When Prime Minister Narendra Modi and Spanish Prime Minister Pedro Sánchez Pérez-Castejón inaugurated the Tata Advanced Systems Limited’s (TASL) aircraft manufacturing facility in Vadodara on Monday — India’s first private-sector FAL complex — the Mahayuti government in Maharashtra would not have imagined that it could become an issue on which it could be cornered or pushed onto the backfoot in the run-up to elections. The state of the art final assembly line complex for the C295 aircraft at Vadodara is a milestone, giving wings to India’s private sector’s ambitions and capacities in manufacturing military aircraft. At the same time, however, the project, given its timing, may also be reopening the Gujarat versus Maharashtra inter-state dispute with a past.
A political controversy had erupted in the state two years ago too, when this project and the relocation of the Vedanta-Foxconn semi-conductor plant from Maharashtra to Gujarat had seen the Opposition Maha Vikas Aghadi alliance accuse the central BJP leadership of according step-motherly treatment to Maharashtra. Earlier, when the Gift City came up in Gujarat, it was projected as a ploy to undermine the International Financial Services Centre in Mumbai. In the backdrop of the Opposition’s charge is an older Maharashtra-Gujarat rivalry, which has for decades been used by parties to stir up Marathi pride. Given the turmoil and struggle that preceded the birth of Maharashtra and Gujarat, a fraught history has been used to whip up emotions especially during elections. Notably, the criticism that Maharashtra has been hard done by comes even as the state has attracted more than 52 per cent (USD 8.48 bn) of the total FDI received by the country in the quarter ended June 2024. In the year ended 2023-24, Maharashtra received more than one-third of the total FDI attracted by the country at USD 15.1 bn. By comparison, Gujarat received only $1.02bn FDI in the quarter ended June 2024 — only 12 per cent of that received by Maharashtra; and USD 7.3 bn in 2023-24 — just 48 per cent of what Maharashtra got.

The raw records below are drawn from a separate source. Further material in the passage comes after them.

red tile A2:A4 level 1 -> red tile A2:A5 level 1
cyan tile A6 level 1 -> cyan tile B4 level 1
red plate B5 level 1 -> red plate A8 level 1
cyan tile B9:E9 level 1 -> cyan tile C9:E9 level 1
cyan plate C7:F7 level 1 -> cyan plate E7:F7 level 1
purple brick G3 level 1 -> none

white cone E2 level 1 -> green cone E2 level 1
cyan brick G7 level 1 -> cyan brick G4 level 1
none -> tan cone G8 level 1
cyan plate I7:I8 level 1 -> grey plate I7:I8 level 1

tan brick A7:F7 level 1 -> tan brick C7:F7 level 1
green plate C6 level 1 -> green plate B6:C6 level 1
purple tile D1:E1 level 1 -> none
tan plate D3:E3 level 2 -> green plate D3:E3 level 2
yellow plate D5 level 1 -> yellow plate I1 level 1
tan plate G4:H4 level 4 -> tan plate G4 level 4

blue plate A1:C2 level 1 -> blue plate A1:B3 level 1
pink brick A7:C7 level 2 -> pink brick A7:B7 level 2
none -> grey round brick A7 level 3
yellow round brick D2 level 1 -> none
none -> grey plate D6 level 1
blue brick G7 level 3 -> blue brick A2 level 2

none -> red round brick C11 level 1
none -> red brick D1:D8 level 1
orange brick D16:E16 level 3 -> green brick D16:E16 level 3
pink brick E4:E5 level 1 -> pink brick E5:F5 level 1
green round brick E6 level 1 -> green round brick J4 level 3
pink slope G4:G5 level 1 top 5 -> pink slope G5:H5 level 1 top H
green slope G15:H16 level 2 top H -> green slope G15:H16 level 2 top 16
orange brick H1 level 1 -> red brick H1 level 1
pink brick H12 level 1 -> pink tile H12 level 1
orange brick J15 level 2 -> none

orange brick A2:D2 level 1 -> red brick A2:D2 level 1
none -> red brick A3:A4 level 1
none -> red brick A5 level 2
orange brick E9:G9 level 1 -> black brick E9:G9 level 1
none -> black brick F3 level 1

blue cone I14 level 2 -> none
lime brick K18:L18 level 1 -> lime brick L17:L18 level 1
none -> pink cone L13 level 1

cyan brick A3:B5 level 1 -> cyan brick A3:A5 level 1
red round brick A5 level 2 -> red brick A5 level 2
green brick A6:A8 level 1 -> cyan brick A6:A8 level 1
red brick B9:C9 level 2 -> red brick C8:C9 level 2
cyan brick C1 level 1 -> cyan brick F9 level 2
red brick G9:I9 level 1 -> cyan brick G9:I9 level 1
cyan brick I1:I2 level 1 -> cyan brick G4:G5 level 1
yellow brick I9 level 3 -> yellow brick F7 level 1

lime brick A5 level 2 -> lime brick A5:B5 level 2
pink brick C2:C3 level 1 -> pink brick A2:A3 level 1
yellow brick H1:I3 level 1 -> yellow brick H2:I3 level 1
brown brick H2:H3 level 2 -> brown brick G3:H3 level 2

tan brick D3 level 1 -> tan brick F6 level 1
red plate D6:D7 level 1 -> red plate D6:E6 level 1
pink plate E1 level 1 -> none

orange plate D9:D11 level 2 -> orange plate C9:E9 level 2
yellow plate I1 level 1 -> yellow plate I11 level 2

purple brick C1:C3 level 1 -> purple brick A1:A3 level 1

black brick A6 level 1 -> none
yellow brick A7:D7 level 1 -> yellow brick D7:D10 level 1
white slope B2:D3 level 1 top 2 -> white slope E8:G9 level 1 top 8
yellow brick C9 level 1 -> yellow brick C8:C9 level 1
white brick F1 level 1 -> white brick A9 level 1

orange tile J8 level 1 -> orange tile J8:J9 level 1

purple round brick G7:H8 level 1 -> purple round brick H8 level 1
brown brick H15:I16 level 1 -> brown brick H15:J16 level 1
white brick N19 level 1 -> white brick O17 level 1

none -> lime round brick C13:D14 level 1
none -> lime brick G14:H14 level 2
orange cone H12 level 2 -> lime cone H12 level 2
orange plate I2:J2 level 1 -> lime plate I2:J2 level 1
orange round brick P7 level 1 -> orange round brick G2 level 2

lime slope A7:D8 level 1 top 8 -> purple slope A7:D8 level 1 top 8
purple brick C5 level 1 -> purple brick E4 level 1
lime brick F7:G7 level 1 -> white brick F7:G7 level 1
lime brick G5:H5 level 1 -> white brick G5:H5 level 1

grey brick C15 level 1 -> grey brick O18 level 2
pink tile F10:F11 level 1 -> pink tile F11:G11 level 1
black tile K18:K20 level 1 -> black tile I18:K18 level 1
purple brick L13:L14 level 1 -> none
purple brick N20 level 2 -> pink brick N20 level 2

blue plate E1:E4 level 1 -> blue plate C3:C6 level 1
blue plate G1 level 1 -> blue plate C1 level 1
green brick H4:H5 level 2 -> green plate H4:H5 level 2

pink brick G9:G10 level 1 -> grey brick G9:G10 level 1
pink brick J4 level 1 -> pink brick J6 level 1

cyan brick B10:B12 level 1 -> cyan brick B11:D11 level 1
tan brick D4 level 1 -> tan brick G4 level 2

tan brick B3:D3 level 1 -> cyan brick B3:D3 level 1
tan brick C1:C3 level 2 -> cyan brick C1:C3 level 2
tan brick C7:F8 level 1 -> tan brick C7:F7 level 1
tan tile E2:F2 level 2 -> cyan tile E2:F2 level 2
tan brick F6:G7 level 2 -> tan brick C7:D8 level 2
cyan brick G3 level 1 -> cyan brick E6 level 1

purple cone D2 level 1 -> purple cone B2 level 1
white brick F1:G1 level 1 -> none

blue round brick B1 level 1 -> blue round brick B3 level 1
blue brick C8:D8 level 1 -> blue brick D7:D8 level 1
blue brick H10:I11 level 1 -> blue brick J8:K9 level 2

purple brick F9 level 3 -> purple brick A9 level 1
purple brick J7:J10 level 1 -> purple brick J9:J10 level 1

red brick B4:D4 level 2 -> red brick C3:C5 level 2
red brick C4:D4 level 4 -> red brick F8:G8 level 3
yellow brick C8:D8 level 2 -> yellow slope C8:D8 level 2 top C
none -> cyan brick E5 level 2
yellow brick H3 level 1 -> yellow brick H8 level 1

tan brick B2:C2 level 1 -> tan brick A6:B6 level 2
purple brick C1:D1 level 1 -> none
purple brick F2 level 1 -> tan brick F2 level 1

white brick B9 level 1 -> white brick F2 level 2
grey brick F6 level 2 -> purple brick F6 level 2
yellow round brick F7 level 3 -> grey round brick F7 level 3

Despite its industrial leadership, Maharashtra has faced an agrarian crisis and unemployment in both urban and rural areas. The Opposition alliance was evidently successful in seizing upon discontents in the state in the Lok Sabha election earlier this year, winning 30 seats out of 48, with the Mahayuti bagging only 17. Although competitiveness and rivalry with another state is unlikely to determine the electoral outcome in Maharashtra, for now, it is clearly causing some discomfort for the ruling Mahayuti with the MVA succeeding in pushing the question — why Gujarat, why not Maharashtra? – to the centre of the campaign.